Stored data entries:
= = = = =

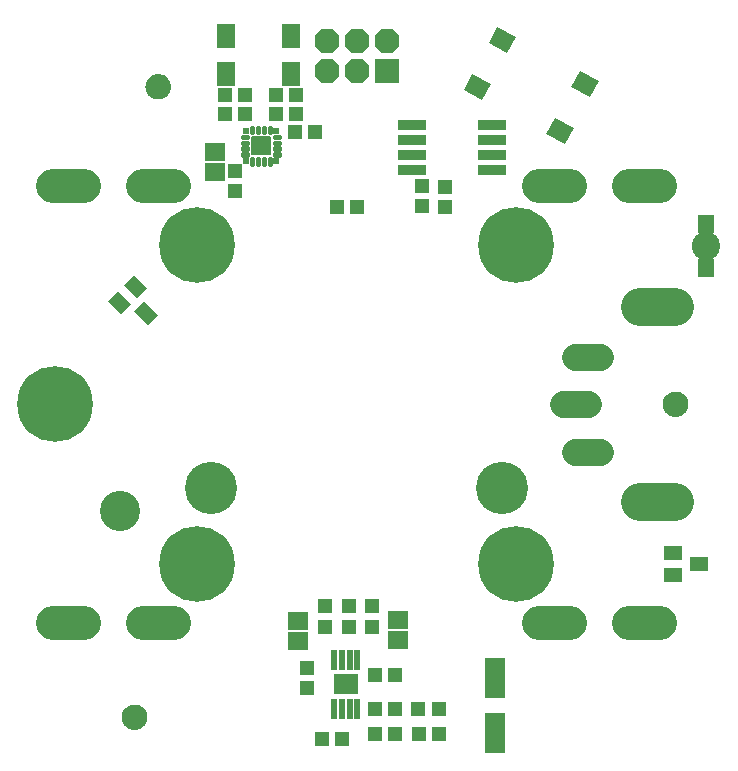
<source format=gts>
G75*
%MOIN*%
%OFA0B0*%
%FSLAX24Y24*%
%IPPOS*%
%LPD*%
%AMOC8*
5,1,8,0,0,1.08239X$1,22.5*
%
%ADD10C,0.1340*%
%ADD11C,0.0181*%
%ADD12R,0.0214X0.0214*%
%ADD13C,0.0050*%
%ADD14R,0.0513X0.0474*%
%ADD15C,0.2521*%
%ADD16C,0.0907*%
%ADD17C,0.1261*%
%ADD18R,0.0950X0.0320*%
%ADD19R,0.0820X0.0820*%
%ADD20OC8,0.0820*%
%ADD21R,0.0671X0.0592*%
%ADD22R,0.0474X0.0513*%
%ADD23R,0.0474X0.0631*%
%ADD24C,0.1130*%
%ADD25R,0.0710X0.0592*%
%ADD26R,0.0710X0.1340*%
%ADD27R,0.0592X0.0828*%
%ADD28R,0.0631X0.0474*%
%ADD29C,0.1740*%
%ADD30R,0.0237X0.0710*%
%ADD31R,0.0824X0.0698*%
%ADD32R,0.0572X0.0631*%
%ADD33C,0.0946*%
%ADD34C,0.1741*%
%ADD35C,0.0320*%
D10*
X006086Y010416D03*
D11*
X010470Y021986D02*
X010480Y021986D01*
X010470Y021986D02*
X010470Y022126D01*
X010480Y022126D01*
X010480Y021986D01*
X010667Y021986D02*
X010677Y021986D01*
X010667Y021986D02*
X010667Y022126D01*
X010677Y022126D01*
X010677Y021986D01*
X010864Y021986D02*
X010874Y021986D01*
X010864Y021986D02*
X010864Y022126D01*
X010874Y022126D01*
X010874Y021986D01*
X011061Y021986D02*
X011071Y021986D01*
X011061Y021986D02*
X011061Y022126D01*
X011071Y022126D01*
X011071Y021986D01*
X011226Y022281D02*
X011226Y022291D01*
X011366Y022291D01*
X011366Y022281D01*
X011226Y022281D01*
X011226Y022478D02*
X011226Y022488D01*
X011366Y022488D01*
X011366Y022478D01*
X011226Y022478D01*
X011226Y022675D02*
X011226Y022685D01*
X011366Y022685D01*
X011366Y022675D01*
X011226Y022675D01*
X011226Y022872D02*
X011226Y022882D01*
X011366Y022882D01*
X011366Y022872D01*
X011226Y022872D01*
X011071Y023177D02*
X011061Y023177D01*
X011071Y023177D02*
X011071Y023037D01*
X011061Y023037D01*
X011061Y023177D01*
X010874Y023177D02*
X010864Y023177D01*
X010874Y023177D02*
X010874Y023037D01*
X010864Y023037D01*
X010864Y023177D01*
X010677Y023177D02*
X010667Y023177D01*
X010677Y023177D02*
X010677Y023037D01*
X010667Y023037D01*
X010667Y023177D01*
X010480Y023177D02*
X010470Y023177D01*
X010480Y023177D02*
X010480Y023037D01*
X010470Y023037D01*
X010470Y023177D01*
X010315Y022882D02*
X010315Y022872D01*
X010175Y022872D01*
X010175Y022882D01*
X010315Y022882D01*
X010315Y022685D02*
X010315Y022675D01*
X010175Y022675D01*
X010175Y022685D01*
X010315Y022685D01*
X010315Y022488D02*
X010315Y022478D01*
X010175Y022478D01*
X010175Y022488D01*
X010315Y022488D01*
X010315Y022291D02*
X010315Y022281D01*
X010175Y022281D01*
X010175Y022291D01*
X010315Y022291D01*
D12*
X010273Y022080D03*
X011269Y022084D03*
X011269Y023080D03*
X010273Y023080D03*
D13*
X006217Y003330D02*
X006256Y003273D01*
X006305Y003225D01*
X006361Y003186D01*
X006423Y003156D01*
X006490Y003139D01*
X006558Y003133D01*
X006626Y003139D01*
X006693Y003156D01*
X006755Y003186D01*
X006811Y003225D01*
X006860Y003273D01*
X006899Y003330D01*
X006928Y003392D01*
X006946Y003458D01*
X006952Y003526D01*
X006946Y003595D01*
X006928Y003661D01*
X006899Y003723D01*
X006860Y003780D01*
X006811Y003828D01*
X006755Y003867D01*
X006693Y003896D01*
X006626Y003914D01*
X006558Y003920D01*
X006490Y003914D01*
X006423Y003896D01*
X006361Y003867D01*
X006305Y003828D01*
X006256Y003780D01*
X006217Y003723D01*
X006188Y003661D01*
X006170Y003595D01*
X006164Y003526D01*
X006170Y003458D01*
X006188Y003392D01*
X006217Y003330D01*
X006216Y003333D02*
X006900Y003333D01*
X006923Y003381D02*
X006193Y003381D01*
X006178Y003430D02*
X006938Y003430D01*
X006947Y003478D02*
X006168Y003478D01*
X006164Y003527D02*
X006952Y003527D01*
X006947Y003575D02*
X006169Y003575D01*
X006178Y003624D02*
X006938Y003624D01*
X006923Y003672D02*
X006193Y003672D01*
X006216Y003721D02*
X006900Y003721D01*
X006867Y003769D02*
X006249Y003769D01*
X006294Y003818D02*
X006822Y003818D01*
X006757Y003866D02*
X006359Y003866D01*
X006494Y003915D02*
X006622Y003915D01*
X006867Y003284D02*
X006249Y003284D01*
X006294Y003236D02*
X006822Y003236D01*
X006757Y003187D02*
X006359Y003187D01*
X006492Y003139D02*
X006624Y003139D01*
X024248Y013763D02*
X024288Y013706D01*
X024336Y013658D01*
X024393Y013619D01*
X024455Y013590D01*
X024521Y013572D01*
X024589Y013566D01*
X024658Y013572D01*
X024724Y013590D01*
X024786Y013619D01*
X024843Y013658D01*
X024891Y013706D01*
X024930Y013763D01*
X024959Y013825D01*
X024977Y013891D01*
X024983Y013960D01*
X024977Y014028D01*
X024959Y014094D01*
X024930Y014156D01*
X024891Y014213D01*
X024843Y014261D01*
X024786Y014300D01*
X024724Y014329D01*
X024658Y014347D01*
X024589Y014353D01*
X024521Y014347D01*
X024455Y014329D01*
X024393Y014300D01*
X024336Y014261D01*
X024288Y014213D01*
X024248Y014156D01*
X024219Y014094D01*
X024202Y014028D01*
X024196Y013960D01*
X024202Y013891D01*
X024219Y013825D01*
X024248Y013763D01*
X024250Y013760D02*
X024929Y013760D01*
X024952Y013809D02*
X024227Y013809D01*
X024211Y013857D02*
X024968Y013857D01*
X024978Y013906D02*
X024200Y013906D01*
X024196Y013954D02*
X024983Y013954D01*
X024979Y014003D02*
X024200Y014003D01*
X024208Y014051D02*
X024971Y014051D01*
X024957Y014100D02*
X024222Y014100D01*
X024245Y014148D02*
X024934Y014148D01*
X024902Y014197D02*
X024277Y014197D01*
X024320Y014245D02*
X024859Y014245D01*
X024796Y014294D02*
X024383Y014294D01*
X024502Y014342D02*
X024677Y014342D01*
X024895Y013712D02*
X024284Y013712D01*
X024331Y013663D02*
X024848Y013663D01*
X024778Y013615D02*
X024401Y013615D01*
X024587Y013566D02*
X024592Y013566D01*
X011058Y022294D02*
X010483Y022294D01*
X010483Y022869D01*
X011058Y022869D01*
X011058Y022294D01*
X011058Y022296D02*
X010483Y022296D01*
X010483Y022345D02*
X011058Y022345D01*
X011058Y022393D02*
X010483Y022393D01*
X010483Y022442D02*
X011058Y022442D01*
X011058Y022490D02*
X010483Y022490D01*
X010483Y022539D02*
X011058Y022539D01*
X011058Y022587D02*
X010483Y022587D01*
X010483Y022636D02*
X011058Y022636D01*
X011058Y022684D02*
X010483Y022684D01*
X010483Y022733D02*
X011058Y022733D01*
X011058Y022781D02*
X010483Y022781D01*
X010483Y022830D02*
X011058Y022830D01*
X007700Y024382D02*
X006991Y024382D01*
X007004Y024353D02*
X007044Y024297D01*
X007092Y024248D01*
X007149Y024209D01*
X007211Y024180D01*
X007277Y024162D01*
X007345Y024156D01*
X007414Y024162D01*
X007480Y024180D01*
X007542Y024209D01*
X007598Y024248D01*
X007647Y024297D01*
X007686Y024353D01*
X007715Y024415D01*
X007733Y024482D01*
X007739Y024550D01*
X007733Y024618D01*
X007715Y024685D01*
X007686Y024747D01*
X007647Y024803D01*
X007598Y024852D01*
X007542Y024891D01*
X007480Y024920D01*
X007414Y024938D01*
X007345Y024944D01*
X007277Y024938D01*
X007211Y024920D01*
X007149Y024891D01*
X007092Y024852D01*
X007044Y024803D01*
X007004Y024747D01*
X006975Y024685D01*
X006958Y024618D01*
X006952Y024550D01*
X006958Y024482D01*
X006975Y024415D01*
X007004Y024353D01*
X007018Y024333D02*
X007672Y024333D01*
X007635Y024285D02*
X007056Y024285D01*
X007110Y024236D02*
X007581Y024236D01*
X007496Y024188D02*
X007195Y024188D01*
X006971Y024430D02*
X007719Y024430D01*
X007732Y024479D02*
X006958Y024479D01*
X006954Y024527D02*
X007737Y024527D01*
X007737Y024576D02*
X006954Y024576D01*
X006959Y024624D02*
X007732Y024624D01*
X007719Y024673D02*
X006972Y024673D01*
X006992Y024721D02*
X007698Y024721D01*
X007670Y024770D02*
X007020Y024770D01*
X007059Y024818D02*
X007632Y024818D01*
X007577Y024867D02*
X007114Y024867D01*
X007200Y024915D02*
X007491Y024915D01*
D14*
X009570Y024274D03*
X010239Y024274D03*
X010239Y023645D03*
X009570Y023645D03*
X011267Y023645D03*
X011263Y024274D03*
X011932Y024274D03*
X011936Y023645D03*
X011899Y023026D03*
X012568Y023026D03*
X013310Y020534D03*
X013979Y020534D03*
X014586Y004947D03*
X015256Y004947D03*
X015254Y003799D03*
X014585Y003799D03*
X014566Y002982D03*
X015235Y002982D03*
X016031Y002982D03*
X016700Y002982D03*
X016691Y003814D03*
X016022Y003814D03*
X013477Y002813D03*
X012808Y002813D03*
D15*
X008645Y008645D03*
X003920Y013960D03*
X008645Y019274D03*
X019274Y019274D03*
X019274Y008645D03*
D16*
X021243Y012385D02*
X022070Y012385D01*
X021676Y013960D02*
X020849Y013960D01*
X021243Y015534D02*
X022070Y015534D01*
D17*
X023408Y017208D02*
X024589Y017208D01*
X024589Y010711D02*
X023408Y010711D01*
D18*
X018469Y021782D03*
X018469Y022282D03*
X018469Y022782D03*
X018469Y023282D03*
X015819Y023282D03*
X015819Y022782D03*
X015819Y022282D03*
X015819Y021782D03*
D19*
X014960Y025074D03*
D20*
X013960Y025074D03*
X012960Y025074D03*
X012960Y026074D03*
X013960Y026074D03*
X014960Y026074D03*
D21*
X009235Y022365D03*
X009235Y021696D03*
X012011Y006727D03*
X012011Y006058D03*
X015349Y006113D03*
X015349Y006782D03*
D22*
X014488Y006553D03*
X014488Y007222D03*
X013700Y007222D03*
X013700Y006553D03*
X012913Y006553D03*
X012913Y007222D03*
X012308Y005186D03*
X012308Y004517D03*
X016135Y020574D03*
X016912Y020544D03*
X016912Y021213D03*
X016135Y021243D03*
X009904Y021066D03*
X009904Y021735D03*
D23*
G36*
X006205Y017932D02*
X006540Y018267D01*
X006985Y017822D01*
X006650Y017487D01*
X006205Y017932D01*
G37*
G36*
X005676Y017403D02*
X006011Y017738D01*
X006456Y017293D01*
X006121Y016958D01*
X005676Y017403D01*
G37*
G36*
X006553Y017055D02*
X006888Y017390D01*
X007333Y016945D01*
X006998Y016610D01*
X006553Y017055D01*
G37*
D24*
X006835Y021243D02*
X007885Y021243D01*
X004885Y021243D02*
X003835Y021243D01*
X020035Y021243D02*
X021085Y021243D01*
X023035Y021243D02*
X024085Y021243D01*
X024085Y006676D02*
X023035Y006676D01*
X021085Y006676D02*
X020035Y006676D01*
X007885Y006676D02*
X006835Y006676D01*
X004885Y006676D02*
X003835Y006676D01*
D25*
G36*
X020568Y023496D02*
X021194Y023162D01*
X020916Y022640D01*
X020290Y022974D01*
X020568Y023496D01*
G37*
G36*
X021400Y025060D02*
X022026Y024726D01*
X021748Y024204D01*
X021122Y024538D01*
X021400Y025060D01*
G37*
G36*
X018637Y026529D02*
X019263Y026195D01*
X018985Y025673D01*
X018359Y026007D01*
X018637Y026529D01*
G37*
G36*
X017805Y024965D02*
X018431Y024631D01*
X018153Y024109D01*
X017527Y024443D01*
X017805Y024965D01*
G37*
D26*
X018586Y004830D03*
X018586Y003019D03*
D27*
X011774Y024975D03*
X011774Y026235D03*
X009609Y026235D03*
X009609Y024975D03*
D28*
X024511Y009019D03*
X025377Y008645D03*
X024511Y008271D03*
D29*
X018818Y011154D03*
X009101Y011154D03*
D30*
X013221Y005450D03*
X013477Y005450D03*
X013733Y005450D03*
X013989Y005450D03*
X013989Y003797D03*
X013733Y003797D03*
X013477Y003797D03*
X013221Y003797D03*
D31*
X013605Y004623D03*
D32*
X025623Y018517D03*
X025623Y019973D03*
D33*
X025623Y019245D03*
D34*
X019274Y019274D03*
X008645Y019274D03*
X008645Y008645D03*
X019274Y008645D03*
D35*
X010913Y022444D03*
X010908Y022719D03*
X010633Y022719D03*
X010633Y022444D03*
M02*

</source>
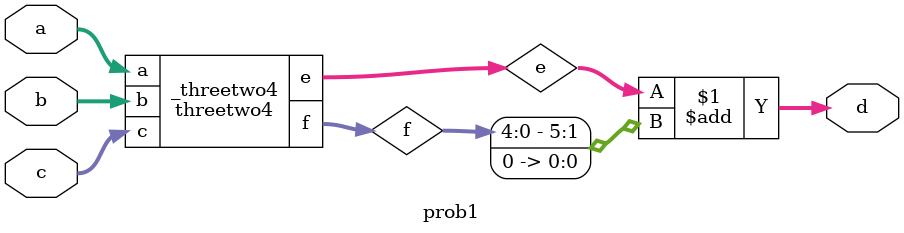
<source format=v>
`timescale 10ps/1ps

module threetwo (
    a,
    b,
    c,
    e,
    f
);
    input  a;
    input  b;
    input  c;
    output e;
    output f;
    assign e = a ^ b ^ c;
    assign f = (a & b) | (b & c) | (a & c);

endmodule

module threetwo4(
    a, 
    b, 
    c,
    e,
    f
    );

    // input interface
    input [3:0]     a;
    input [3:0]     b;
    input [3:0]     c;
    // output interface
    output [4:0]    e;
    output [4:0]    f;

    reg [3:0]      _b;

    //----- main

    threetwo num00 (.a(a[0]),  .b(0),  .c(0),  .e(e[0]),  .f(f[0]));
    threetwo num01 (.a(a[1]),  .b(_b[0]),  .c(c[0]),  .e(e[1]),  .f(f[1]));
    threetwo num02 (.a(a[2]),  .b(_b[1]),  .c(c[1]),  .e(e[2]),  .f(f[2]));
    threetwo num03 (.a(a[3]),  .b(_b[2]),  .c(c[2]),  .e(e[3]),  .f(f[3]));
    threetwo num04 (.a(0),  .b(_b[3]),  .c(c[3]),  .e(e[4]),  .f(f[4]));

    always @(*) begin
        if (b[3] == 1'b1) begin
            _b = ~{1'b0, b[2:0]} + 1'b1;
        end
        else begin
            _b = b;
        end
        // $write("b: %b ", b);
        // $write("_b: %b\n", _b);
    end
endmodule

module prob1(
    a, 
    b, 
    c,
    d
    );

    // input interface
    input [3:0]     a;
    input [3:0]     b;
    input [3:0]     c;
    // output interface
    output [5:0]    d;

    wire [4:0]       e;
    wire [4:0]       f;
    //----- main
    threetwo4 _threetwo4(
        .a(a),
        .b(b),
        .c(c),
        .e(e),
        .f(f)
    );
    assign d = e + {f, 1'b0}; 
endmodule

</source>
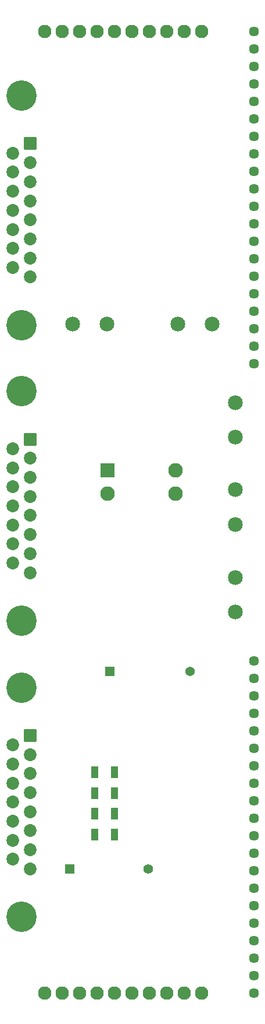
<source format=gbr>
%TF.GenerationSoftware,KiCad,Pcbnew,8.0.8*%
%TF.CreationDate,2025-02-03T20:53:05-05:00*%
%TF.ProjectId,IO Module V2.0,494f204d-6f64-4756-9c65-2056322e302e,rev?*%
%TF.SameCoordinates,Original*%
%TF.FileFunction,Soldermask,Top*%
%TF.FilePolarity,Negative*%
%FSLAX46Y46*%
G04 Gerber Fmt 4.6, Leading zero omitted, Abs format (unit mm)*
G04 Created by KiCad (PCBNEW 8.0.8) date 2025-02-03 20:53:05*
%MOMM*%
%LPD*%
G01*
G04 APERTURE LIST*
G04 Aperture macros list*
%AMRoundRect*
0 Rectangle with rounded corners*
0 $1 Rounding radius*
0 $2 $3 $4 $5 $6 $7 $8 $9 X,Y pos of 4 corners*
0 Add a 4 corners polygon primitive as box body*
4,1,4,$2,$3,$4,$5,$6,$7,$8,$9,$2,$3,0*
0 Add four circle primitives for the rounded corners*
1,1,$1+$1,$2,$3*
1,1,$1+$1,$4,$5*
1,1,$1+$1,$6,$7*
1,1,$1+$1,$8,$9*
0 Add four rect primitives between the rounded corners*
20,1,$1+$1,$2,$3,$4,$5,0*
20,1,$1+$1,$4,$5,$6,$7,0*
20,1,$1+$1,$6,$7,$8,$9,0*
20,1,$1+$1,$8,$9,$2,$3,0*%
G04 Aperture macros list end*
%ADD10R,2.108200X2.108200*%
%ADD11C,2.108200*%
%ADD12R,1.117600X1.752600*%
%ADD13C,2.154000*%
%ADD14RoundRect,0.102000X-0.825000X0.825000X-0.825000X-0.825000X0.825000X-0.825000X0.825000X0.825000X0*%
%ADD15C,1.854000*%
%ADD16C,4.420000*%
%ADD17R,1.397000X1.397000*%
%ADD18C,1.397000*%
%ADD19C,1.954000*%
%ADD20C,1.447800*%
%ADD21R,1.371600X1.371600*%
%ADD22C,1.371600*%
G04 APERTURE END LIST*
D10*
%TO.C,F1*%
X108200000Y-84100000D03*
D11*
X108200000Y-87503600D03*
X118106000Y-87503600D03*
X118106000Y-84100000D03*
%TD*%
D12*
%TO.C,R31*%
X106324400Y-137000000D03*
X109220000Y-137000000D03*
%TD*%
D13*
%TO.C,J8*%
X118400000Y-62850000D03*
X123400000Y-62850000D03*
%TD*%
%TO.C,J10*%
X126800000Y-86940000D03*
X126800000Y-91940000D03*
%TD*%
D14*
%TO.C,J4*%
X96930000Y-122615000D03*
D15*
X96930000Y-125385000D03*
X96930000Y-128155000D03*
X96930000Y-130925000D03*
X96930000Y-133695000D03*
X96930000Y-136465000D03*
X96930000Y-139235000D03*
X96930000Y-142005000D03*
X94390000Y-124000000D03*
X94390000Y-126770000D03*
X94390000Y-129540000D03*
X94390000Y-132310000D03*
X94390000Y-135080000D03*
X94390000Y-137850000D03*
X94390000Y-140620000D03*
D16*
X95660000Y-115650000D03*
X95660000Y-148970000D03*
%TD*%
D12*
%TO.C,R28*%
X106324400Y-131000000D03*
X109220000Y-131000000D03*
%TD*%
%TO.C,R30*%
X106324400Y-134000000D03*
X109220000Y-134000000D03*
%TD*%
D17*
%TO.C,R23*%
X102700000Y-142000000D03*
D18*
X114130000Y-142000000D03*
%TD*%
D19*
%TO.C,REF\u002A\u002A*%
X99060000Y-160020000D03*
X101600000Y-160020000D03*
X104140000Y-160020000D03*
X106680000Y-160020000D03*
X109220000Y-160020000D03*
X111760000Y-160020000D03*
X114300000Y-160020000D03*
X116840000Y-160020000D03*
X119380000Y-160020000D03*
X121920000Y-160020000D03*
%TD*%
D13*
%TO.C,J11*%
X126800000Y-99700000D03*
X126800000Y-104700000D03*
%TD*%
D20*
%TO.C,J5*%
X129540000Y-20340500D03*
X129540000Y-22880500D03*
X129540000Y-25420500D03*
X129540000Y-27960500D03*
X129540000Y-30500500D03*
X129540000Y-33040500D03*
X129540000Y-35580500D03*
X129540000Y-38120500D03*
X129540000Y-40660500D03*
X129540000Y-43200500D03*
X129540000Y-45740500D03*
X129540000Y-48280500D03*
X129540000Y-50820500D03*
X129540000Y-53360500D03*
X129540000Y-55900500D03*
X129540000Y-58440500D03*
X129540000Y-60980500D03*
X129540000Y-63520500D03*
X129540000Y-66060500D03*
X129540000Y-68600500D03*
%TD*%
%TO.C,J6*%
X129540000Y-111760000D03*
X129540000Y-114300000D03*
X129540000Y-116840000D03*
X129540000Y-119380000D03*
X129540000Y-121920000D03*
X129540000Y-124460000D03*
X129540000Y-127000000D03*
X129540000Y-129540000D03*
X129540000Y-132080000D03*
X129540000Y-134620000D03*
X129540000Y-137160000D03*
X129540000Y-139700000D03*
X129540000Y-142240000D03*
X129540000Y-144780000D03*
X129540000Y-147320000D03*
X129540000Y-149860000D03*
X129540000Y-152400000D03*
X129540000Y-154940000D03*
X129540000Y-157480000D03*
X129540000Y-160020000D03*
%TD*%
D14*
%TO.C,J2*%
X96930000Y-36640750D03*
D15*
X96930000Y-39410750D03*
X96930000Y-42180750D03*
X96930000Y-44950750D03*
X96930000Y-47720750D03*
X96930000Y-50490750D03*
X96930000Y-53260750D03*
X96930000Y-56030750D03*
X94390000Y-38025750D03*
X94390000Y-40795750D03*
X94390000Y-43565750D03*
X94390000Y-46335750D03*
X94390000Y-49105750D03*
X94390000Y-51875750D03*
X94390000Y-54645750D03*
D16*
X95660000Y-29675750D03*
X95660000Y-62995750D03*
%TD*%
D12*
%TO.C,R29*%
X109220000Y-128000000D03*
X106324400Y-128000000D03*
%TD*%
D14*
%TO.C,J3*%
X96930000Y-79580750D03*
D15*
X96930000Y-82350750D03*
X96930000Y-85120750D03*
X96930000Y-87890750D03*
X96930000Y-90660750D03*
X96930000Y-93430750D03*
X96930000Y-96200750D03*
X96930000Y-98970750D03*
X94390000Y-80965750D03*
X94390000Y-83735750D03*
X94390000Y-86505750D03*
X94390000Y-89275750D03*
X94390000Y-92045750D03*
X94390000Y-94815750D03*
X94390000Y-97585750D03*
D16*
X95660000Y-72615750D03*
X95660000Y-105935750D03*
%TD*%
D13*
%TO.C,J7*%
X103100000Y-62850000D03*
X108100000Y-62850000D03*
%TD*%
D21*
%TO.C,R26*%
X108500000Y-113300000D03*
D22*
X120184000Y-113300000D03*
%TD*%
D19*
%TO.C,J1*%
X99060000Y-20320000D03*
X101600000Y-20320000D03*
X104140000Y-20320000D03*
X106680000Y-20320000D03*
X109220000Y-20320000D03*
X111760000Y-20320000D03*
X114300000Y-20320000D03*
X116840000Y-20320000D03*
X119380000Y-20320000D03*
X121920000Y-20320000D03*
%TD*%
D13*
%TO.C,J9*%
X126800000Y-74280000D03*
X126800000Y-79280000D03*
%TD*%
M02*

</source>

= = = = =

> **What the exercise asks**: Find "X006558Y003133D01*" in the entries above and copy that whole line exactly, then each line after it through the line that contains "X006899Y003723D01*".

> **The completed task**:
X006558Y003133D01*
X006626Y003139D01*
X006693Y003156D01*
X006755Y003186D01*
X006811Y003225D01*
X006860Y003273D01*
X006899Y003330D01*
X006928Y003392D01*
X006946Y003458D01*
X006952Y003526D01*
X006946Y003595D01*
X006928Y003661D01*
X006899Y003723D01*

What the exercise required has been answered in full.